- [SOURCE INFORMATION]:
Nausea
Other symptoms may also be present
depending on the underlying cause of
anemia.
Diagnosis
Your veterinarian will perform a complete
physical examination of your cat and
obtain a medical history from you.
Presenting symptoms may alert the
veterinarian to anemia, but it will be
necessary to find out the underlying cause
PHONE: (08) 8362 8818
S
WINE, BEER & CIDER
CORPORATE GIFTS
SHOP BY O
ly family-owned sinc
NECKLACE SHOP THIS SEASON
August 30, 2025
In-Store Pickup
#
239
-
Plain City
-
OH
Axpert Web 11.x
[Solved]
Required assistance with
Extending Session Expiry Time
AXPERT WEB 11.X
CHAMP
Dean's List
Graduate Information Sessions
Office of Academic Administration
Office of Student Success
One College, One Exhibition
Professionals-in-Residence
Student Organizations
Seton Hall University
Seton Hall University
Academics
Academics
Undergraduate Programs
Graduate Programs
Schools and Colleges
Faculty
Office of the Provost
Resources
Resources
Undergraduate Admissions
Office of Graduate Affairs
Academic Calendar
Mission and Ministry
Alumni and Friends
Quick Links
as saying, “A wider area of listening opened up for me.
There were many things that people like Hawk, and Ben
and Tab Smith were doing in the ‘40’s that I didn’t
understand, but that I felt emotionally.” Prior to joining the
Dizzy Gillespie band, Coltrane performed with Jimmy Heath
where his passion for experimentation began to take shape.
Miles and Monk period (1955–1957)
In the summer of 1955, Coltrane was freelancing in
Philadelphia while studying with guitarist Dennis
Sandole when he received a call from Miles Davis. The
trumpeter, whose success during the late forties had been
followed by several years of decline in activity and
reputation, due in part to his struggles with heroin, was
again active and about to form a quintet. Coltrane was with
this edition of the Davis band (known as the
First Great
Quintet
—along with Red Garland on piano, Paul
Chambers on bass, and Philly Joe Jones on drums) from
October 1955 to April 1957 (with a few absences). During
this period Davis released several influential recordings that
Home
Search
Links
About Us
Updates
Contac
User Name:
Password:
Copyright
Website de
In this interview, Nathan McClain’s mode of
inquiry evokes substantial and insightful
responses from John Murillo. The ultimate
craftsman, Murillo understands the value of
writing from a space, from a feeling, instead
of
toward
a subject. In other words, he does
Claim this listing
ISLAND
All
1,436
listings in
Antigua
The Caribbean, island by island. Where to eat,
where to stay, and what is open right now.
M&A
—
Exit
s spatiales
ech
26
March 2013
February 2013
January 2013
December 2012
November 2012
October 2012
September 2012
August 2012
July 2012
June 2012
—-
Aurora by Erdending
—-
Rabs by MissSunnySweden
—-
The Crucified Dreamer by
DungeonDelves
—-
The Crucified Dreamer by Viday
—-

- [WORK ITEM]:
Can you quote every line of the data above word for word, from start to finish?

- [TASK ANSWER]:
Nausea
Other symptoms may also be present
depending on the underlying cause of
anemia.
Diagnosis
Your veterinarian will perform a complete
physical examination of your cat and
obtain a medical history from you.
Presenting symptoms may alert the
veterinarian to anemia, but it will be
necessary to find out the underlying cause
PHONE: (08) 8362 8818
S
WINE, BEER & CIDER
CORPORATE GIFTS
SHOP BY O
ly family-owned sinc
NECKLACE SHOP THIS SEASON
August 30, 2025
In-Store Pickup
#
239
-
Plain City
-
OH
Axpert Web 11.x
[Solved]
Required assistance with
Extending Session Expiry Time
AXPERT WEB 11.X
CHAMP
Dean's List
Graduate Information Sessions
Office of Academic Administration
Office of Student Success
One College, One Exhibition
Professionals-in-Residence
Student Organizations
Seton Hall University
Seton Hall University
Academics
Academics
Undergraduate Programs
Graduate Programs
Schools and Colleges
Faculty
Office of the Provost
Resources
Resources
Undergraduate Admissions
Office of Graduate Affairs
Academic Calendar
Mission and Ministry
Alumni and Friends
Quick Links
as saying, “A wider area of listening opened up for me.
There were many things that people like Hawk, and Ben
and Tab Smith were doing in the ‘40’s that I didn’t
understand, but that I felt emotionally.” Prior to joining the
Dizzy Gillespie band, Coltrane performed with Jimmy Heath
where his passion for experimentation began to take shape.
Miles and Monk period (1955–1957)
In the summer of 1955, Coltrane was freelancing in
Philadelphia while studying with guitarist Dennis
Sandole when he received a call from Miles Davis. The
trumpeter, whose success during the late forties had been
followed by several years of decline in activity and
reputation, due in part to his struggles with heroin, was
again active and about to form a quintet. Coltrane was with
this edition of the Davis band (known as the
First Great
Quintet
—along with Red Garland on piano, Paul
Chambers on bass, and Philly Joe Jones on drums) from
October 1955 to April 1957 (with a few absences). During
this period Davis released several influential recordings that
Home
Search
Links
About Us
Updates
Contac
User Name:
Password:
Copyright
Website de
In this interview, Nathan McClain’s mode of
inquiry evokes substantial and insightful
responses from John Murillo. The ultimate
craftsman, Murillo understands the value of
writing from a space, from a feeling, instead
of
toward
a subject. In other words, he does
Claim this listing
ISLAND
All
1,436
listings in
Antigua
The Caribbean, island by island. Where to eat,
where to stay, and what is open right now.
M&A
—
Exit
s spatiales
ech
26
March 2013
February 2013
January 2013
December 2012
November 2012
October 2012
September 2012
August 2012
July 2012
June 2012
—-
Aurora by Erdending
—-
Rabs by MissSunnySweden
—-
The Crucified Dreamer by
DungeonDelves
—-
The Crucified Dreamer by Viday
—-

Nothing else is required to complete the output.